Thanking the Daemon in my head.

Thanking the Daemon in my head.
Weixiang
Thanks!

Last night during, it’s one of the first few nights where I could remember the night, and it was one of those nights where existential angst’s, as the evening always brings with it, has come to me.

For the last few days I’ve been binging on Numberphile videos, they are a set of amazing videos that showcase by interviews with researchers in the top of the fields, mathematics! Hence the youtube channel name Numberphile. When I’m into a new subject of interest, I tend to go all in, (as I do with climbing, productivity, Apple products, etc.).

With the more Numberphile videos I watched, as there exist many of them on their channel, the more I got sad at night. And I think the sadness I am sure academics like you have felt, the days where you may have felt, that the knowledge of the world is limited by our time and resources.

That anxiety is also linked to my insecurities as well, one of which is that I am 27 and haven’t been able to graduate from undergrad yet. Which was the cause of my deep anxiety and depression of recent years, but, that line of thinking has drastically been reduced via antidepressants and was why I am trying to become as much as of a mental health ally as I am today).

I went to bed last night sad that I don’t have the time to research in the field of mathematics, philosophy, sociology, biochemistry.

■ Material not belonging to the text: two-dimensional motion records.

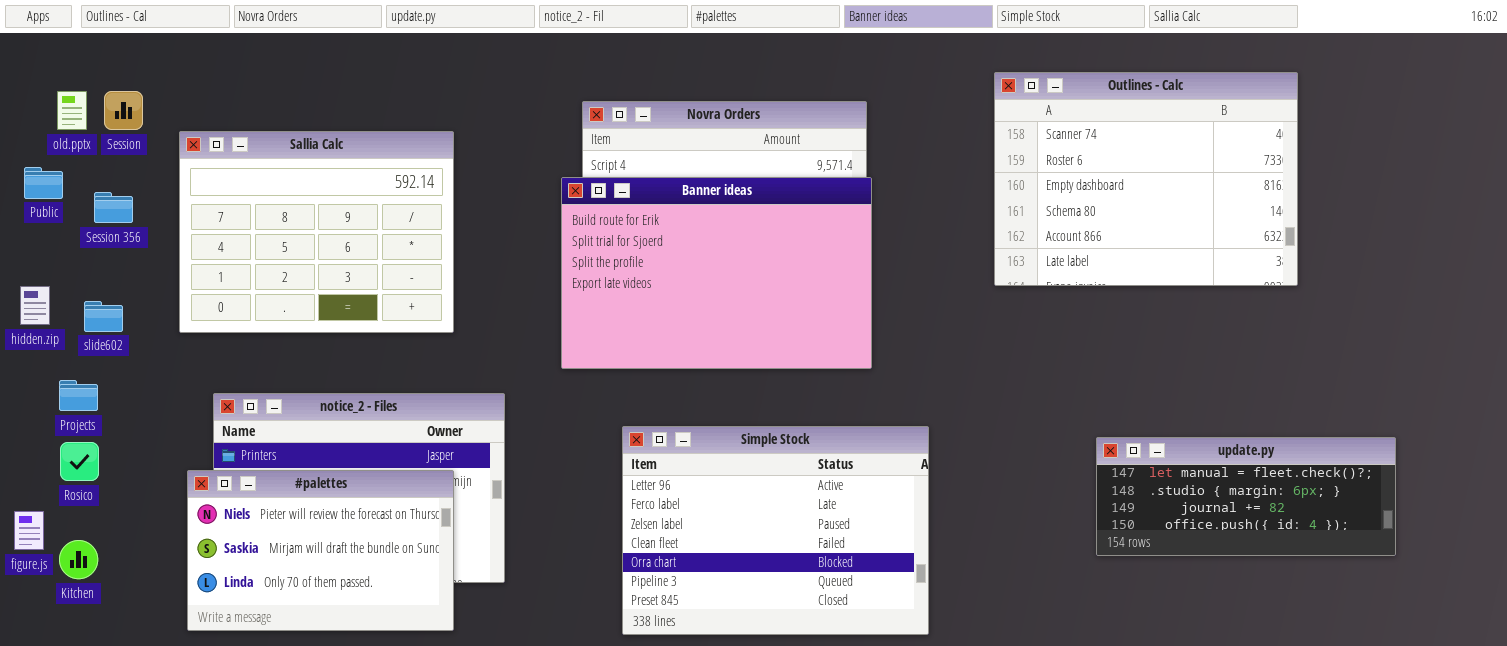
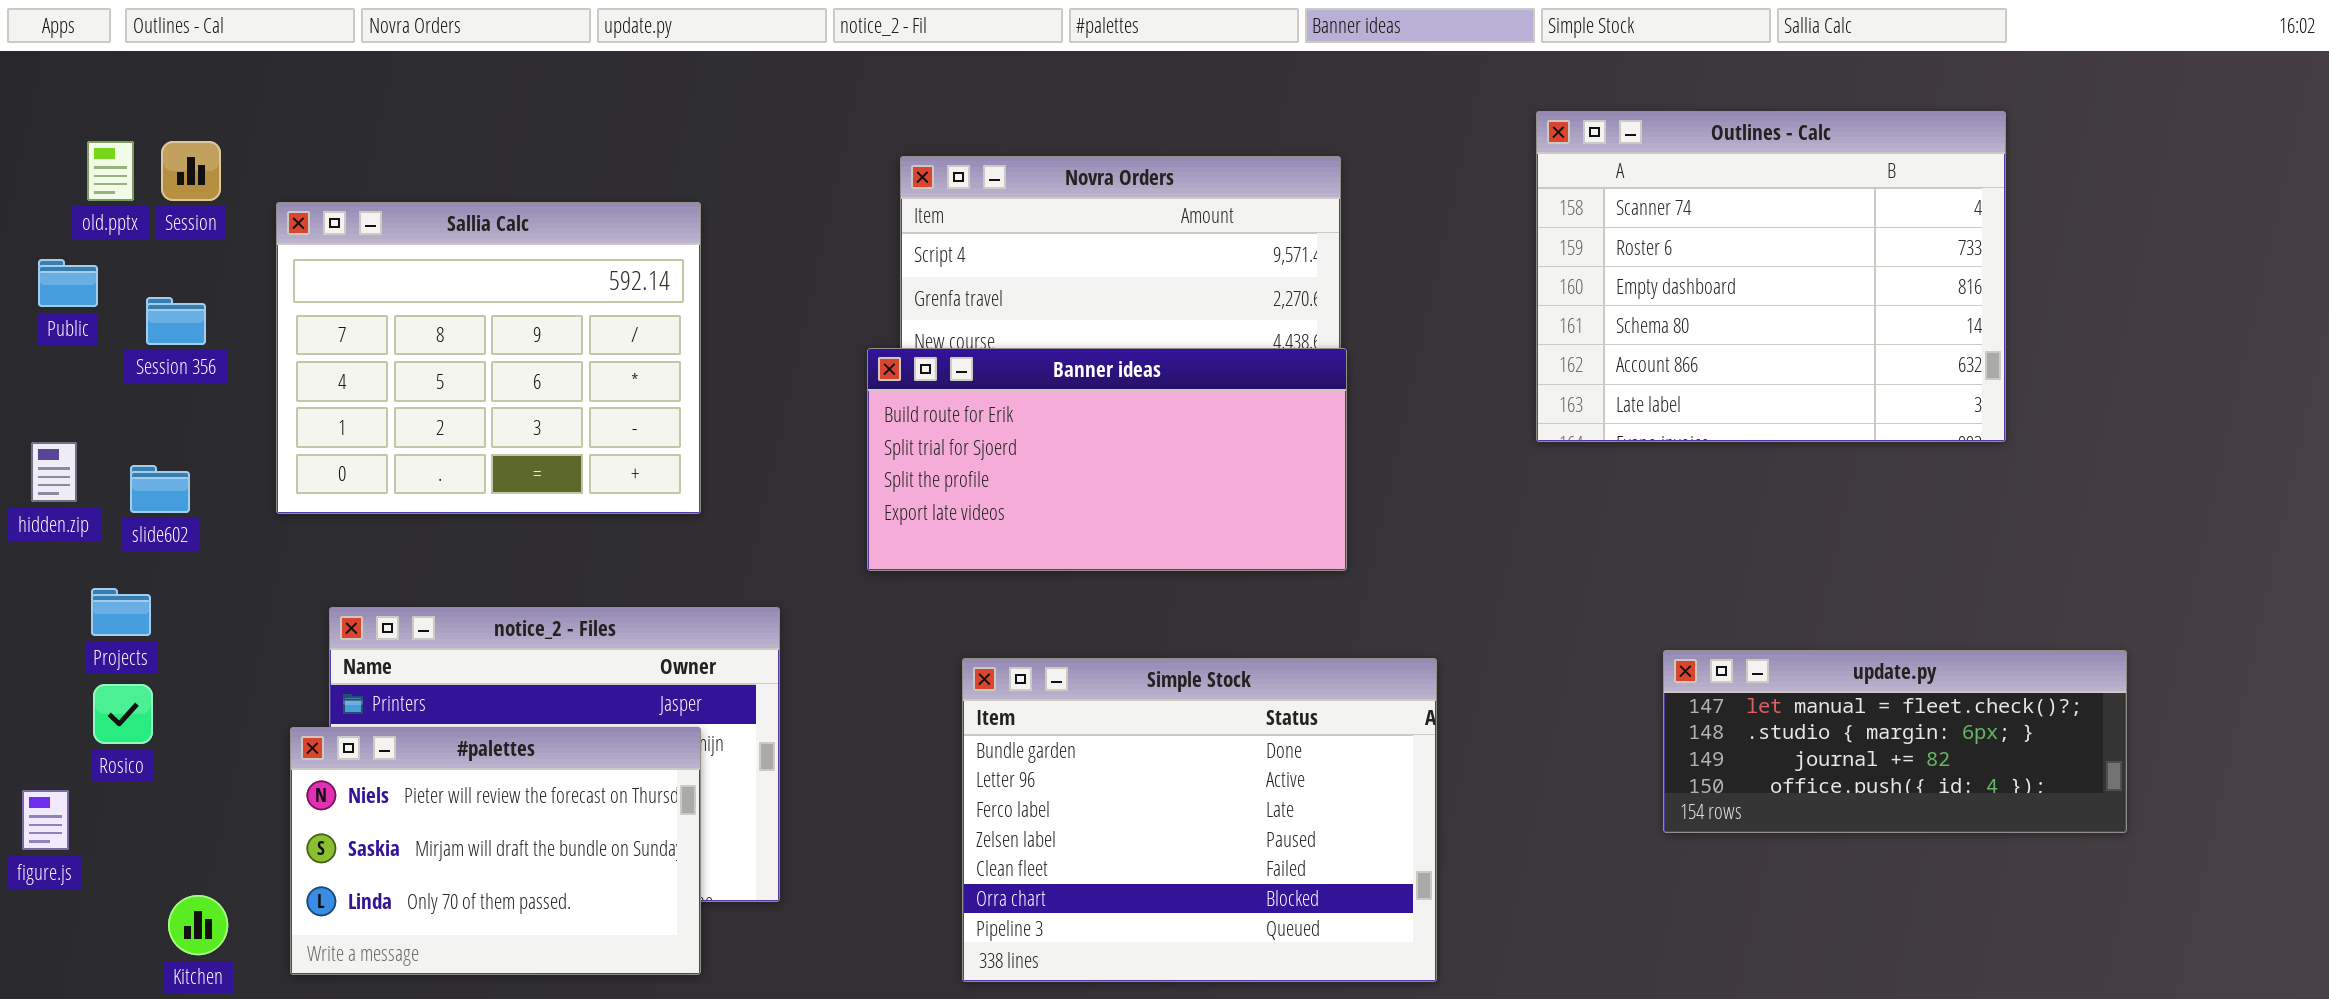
Banner ideas: [561,177,872,369] -> [867,348,1347,571], resized
Simple Stock: [622,426,929,635] -> [962,658,1437,982], scrolled up 1 row
update.py: [1096,437,1396,556] -> [1663,650,2127,833], moved
Kitchen: [59,540,98,579] -> [168,895,228,955], moved

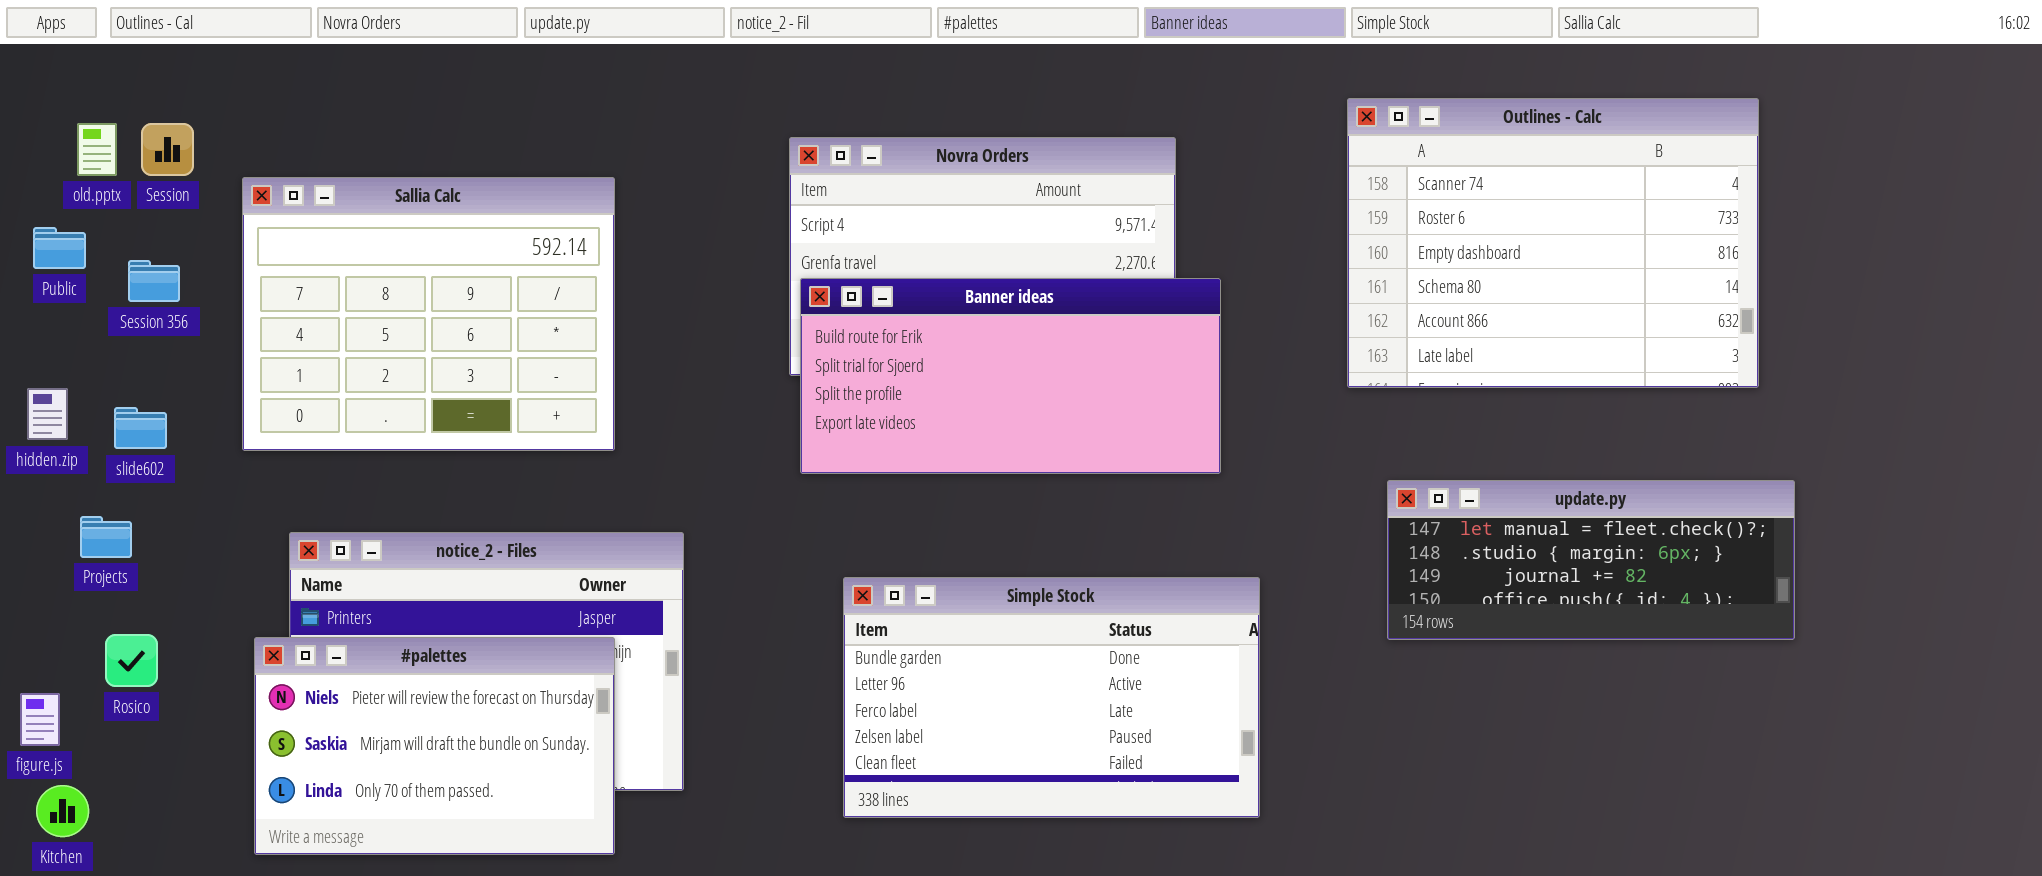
Banner ideas: [867,348,1347,571] -> [800,278,1221,474], moved
update.py: [1663,650,2127,833] -> [1387,480,1795,640], moved
Simple Stock: [962,658,1437,982] -> [843,577,1260,818], resized
Rosico: [93,684,153,744] -> [105,634,158,687], moved
Kitchen: [168,895,228,955] -> [36,785,89,837], moved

As I am constraint by the cost of going to school and pursuing the areas of academia.

However, I woke up this morning, lay my existential angst in bed while my optimism rose from the bed. I realized that I am, and had always been the person that I wanted to become. I’ve never actualized, and realized, that I am now the insane person that I have always wanted to be.

I realized that I am the mad scientist, the cynic, the joker, and lived inside me the Daemon that exists like Socrates.

That thought made me really happy this morning, and I hope to bring forth closeness to that ideal every day.